• [DIRECTIVE]: Find every line in the records below that contains the word "value", and copy each of those lines. Case matters.

DATASET RECORDS: Begin

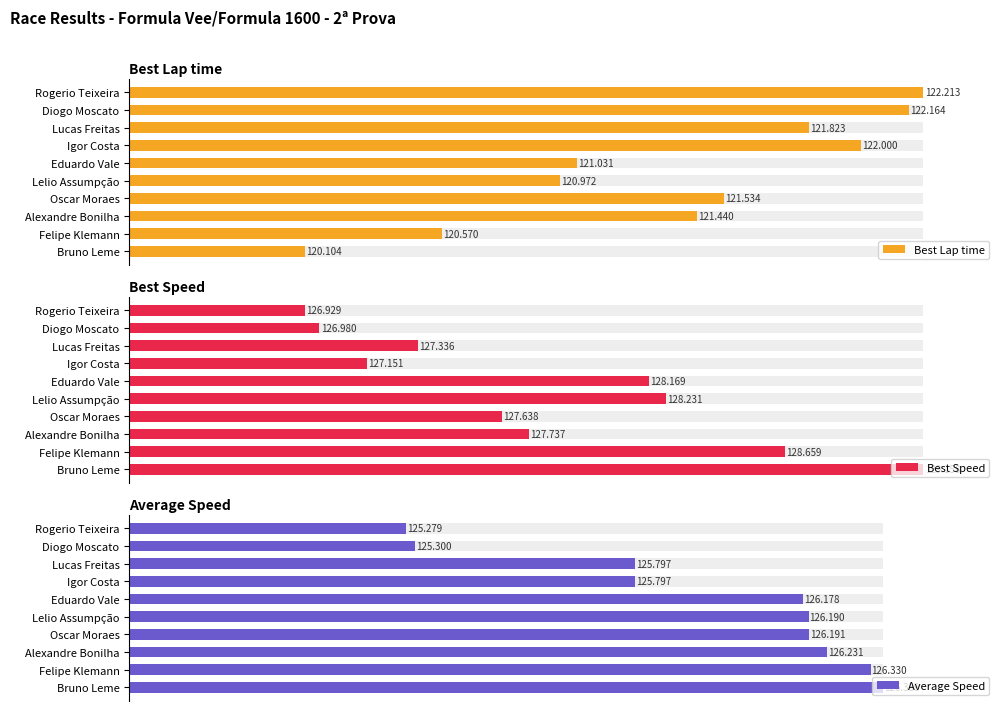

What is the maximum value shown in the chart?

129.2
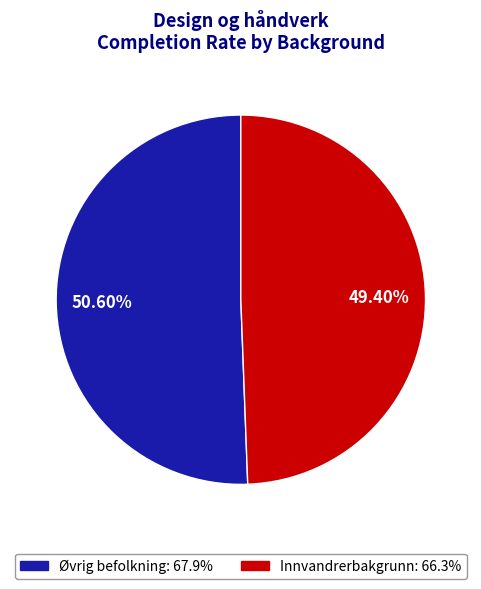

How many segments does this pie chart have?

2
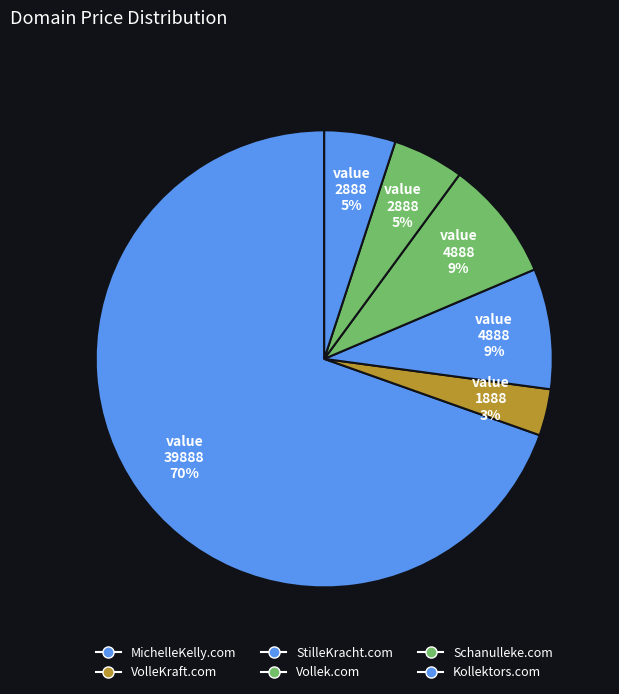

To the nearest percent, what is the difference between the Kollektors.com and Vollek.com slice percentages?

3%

DATASET RECORDS: End
DATASET RECORDS: Begin

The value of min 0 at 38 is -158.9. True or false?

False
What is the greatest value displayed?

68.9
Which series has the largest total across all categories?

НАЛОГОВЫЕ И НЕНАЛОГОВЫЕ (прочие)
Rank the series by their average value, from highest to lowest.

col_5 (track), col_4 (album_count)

DATASET RECORDS: End

• [REPLY]:
What is the maximum value shown in the chart?
The value of min 0 at 38 is -158.9. True or false?
What is the greatest value displayed?
Rank the series by their average value, from highest to lowest.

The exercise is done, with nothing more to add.